If an Airbus A380 lands with all brakes disbled, including reverse thrust, wheel brakes and any other measures it has to stop or slow down. Then how long would it take it to reach a complete stop.
This is a very hypothetical question. If the aircraft has no means to slow down it has to lose all kinetic energy through rolling friction and air resistance. Both of these are very small (and get smaller as the aircraft gets slower) and will not have too much effect on a heavy aircraft like the A380 with an enormous amount of kinetic energy. Therefore the aircraft will continue to roll way beyond any runway or proper landing surface.
For high speeds, the air resistance will have the bigger impact on slowing down the aircraft (air resistance is about proportional to the square of the true air speed). Once the aircraft gets slow, the air resistance gets very little and rolling friction (highly dependant on ground surface) will be the bigger force to slow down the aircraft.

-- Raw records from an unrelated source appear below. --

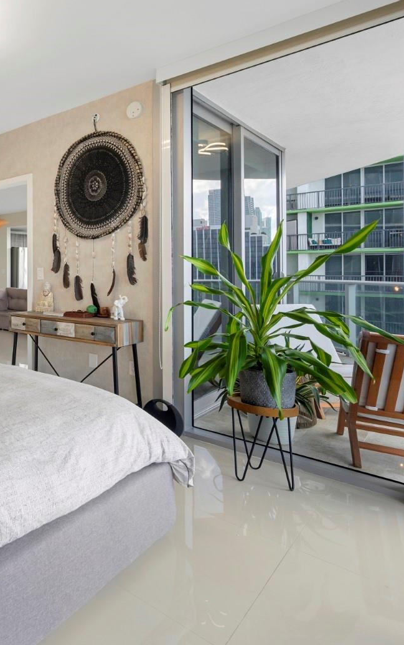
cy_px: 320
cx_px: -54
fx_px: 387
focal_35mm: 22
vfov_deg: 79.6
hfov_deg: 41.9
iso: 125
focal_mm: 14
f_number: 9
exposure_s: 1/6
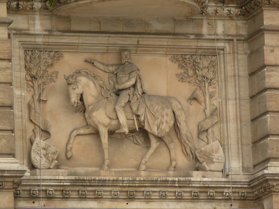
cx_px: 140
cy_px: 104
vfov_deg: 3.7
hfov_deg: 4.9
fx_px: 3263
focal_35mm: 405
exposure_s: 1/100
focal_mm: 85.6
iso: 100
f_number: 3.7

In practice, it would keep on rolling (as TomMcW summarises it) "until it hits something". It will run into something before it stops of its own accord.
How far it would roll if there were nothing in the way depends on a lot of things, some of which are discussed below.
Real-life or idealised conditions?
Are you asking about an idealised perfectly smooth and level runway, in conditions of still air? Or are you asking about real-life conditions?
I'm assuming that your disabled measures include the flaps, so now the plane is coming in for an over-speed landing.
Real-life runways are not long enough; under most conditions your plane would run off the end, onto rougher terrain.
Also, real-life runways are also often inclined. Once something like an A340 is moving slowly, its enormous mass needs only the slightest encouragement to keep rolling indefinitely to overcome friction.
Perhaps the closest we can get to an idealised runway is a desert salt flat, but the weight of a landing airliner would probably be high enough to damage it substantially and have a very rough experience.
Then we have to decide: how much fuel, how many passengers (i.e. how much mass has to slow down)? What's the air density? Will the tyre fuses blow because of overheating due to the prolonged high-speed roll?
Too many variables
In short, too many variables, and adjusting just some of those within real-life limits could change the stopping distance by an order of magnitude.
Calculating with an idealised model
A different way of asking the question would be to agree on the weight of the plane at landing (passengers plus fuel).
Then, we decide that it is landing at its minimum possible speed without flaps (180 knots, perhaps).
Now we have its momentum.
It's going to land on a perfectly flat smooth runway, in still air, at STP (standard temperature and pressure: 0 degrees C, 1 atmosphere). The runway has no end.
At that speed, air resistance will help slow it down. An engineer will be able to calculate the aerodynamic drag under those conditions, but there'll be quite a bit at first, and it will drop off rapidly as the plane slows.
We'll assume the tyres miraculously remain inflated until the plane comes to a complete halt. An engineer, again, will be able to calculate the friction of the wheels and tyres.
Our engineer will be able to combine the drag and friction into a calculation that includes the initial mass and landing speed to give us a curve that finally reaches zero.
Under these perfect conditions, the plane will roll for many kilometres. The tail of the curve will be shallow and very long.